━━ Supplied information

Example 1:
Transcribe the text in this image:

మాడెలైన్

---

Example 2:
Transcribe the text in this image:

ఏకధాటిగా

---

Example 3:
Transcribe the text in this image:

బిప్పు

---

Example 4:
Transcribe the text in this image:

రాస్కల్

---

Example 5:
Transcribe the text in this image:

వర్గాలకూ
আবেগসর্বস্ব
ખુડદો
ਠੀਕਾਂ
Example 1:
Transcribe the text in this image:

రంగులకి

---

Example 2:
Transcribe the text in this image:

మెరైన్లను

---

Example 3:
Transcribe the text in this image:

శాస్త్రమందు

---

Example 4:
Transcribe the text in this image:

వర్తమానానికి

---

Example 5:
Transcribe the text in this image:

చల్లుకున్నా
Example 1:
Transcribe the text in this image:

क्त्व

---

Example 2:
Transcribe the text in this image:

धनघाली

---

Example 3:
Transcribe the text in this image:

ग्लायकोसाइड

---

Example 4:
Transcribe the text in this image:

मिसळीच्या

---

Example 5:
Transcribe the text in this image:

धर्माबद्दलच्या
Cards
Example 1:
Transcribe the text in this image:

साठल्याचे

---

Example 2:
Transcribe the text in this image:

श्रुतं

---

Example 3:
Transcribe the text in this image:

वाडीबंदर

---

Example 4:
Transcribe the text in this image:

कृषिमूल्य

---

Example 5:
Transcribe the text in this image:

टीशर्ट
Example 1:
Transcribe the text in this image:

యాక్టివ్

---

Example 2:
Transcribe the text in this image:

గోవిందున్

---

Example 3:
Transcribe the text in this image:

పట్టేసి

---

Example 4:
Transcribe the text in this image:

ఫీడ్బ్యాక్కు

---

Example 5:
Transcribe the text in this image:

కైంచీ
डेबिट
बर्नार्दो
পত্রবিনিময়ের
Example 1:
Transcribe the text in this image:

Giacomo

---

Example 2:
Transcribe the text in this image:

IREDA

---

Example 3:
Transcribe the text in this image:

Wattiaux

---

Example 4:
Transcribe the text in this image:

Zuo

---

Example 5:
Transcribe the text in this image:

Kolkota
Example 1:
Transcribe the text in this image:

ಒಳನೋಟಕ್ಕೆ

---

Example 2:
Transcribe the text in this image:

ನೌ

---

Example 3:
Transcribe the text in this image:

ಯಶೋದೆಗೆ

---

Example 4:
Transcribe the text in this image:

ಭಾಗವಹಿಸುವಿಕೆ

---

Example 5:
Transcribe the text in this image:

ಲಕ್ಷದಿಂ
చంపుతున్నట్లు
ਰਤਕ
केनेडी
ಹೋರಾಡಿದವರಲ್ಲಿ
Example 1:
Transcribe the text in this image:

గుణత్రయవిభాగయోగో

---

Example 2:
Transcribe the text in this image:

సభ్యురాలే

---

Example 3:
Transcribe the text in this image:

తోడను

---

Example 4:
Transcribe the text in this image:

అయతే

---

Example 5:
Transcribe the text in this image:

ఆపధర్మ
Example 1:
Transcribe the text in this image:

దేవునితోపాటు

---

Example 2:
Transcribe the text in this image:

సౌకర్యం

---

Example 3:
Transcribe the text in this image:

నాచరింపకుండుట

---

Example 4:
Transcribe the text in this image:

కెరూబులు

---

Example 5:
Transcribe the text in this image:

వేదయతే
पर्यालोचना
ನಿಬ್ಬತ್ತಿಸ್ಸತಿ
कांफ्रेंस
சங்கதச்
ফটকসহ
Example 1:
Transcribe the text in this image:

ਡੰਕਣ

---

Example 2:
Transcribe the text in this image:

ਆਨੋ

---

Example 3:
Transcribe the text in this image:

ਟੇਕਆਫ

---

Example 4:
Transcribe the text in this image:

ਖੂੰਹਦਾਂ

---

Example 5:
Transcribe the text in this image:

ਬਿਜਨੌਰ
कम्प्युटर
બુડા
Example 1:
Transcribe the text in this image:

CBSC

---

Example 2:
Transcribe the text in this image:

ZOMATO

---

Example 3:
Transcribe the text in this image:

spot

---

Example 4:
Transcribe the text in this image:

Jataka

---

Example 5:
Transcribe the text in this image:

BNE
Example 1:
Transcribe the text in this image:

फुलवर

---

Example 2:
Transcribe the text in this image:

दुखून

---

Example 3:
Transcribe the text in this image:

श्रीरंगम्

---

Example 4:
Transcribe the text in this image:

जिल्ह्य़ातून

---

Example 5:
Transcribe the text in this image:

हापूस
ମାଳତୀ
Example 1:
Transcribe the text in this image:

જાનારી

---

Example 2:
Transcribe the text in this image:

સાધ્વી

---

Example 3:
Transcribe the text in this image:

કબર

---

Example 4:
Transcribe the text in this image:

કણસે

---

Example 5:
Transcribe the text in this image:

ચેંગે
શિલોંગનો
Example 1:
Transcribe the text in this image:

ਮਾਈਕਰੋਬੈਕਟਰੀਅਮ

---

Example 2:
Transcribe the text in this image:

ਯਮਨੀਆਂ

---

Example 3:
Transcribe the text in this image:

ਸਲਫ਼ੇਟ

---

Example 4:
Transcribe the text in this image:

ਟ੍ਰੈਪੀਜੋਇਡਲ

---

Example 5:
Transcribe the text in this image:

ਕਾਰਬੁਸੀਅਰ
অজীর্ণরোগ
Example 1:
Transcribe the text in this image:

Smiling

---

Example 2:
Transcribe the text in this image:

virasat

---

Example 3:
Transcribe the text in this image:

━━━━

Please take the whole listing and write it out exactly.

Completed exercise:
Example 1:
Transcribe the text in this image:

మాడెలైన్

---

Example 2:
Transcribe the text in this image:

ఏకధాటిగా

---

Example 3:
Transcribe the text in this image:

బిప్పు

---

Example 4:
Transcribe the text in this image:

రాస్కల్

---

Example 5:
Transcribe the text in this image:

వర్గాలకూ
আবেগসর্বস্ব
ખુડદો
ਠੀਕਾਂ
Example 1:
Transcribe the text in this image:

రంగులకి

---

Example 2:
Transcribe the text in this image:

మెరైన్లను

---

Example 3:
Transcribe the text in this image:

శాస్త్రమందు

---

Example 4:
Transcribe the text in this image:

వర్తమానానికి

---

Example 5:
Transcribe the text in this image:

చల్లుకున్నా
Example 1:
Transcribe the text in this image:

क्त्व

---

Example 2:
Transcribe the text in this image:

धनघाली

---

Example 3:
Transcribe the text in this image:

ग्लायकोसाइड

---

Example 4:
Transcribe the text in this image:

मिसळीच्या

---

Example 5:
Transcribe the text in this image:

धर्माबद्दलच्या
Cards
Example 1:
Transcribe the text in this image:

साठल्याचे

---

Example 2:
Transcribe the text in this image:

श्रुतं

---

Example 3:
Transcribe the text in this image:

वाडीबंदर

---

Example 4:
Transcribe the text in this image:

कृषिमूल्य

---

Example 5:
Transcribe the text in this image:

टीशर्ट
Example 1:
Transcribe the text in this image:

యాక్టివ్

---

Example 2:
Transcribe the text in this image:

గోవిందున్

---

Example 3:
Transcribe the text in this image:

పట్టేసి

---

Example 4:
Transcribe the text in this image:

ఫీడ్బ్యాక్కు

---

Example 5:
Transcribe the text in this image:

కైంచీ
डेबिट
बर्नार्दो
পত্রবিনিময়ের
Example 1:
Transcribe the text in this image:

Giacomo

---

Example 2:
Transcribe the text in this image:

IREDA

---

Example 3:
Transcribe the text in this image:

Wattiaux

---

Example 4:
Transcribe the text in this image:

Zuo

---

Example 5:
Transcribe the text in this image:

Kolkota
Example 1:
Transcribe the text in this image:

ಒಳನೋಟಕ್ಕೆ

---

Example 2:
Transcribe the text in this image:

ನೌ

---

Example 3:
Transcribe the text in this image:

ಯಶೋದೆಗೆ

---

Example 4:
Transcribe the text in this image:

ಭಾಗವಹಿಸುವಿಕೆ

---

Example 5:
Transcribe the text in this image:

ಲಕ್ಷದಿಂ
చంపుతున్నట్లు
ਰਤਕ
केनेडी
ಹೋರಾಡಿದವರಲ್ಲಿ
Example 1:
Transcribe the text in this image:

గుణత్రయవిభాగయోగో

---

Example 2:
Transcribe the text in this image:

సభ్యురాలే

---

Example 3:
Transcribe the text in this image:

తోడను

---

Example 4:
Transcribe the text in this image:

అయతే

---

Example 5:
Transcribe the text in this image:

ఆపధర్మ
Example 1:
Transcribe the text in this image:

దేవునితోపాటు

---

Example 2:
Transcribe the text in this image:

సౌకర్యం

---

Example 3:
Transcribe the text in this image:

నాచరింపకుండుట

---

Example 4:
Transcribe the text in this image:

కెరూబులు

---

Example 5:
Transcribe the text in this image:

వేదయతే
पर्यालोचना
ನಿಬ್ಬತ್ತಿಸ್ಸತಿ
कांफ्रेंस
சங்கதச்
ফটকসহ
Example 1:
Transcribe the text in this image:

ਡੰਕਣ

---

Example 2:
Transcribe the text in this image:

ਆਨੋ

---

Example 3:
Transcribe the text in this image:

ਟੇਕਆਫ

---

Example 4:
Transcribe the text in this image:

ਖੂੰਹਦਾਂ

---

Example 5:
Transcribe the text in this image:

ਬਿਜਨੌਰ
कम्प्युटर
બુડા
Example 1:
Transcribe the text in this image:

CBSC

---

Example 2:
Transcribe the text in this image:

ZOMATO

---

Example 3:
Transcribe the text in this image:

spot

---

Example 4:
Transcribe the text in this image:

Jataka

---

Example 5:
Transcribe the text in this image:

BNE
Example 1:
Transcribe the text in this image:

फुलवर

---

Example 2:
Transcribe the text in this image:

दुखून

---

Example 3:
Transcribe the text in this image:

श्रीरंगम्

---

Example 4:
Transcribe the text in this image:

जिल्ह्य़ातून

---

Example 5:
Transcribe the text in this image:

हापूस
ମାଳତୀ
Example 1:
Transcribe the text in this image:

જાનારી

---

Example 2:
Transcribe the text in this image:

સાધ્વી

---

Example 3:
Transcribe the text in this image:

કબર

---

Example 4:
Transcribe the text in this image:

કણસે

---

Example 5:
Transcribe the text in this image:

ચેંગે
શિલોંગનો
Example 1:
Transcribe the text in this image:

ਮਾਈਕਰੋਬੈਕਟਰੀਅਮ

---

Example 2:
Transcribe the text in this image:

ਯਮਨੀਆਂ

---

Example 3:
Transcribe the text in this image:

ਸਲਫ਼ੇਟ

---

Example 4:
Transcribe the text in this image:

ਟ੍ਰੈਪੀਜੋਇਡਲ

---

Example 5:
Transcribe the text in this image:

ਕਾਰਬੁਸੀਅਰ
অজীর্ণরোগ
Example 1:
Transcribe the text in this image:

Smiling

---

Example 2:
Transcribe the text in this image:

virasat

---

Example 3:
Transcribe the text in this image:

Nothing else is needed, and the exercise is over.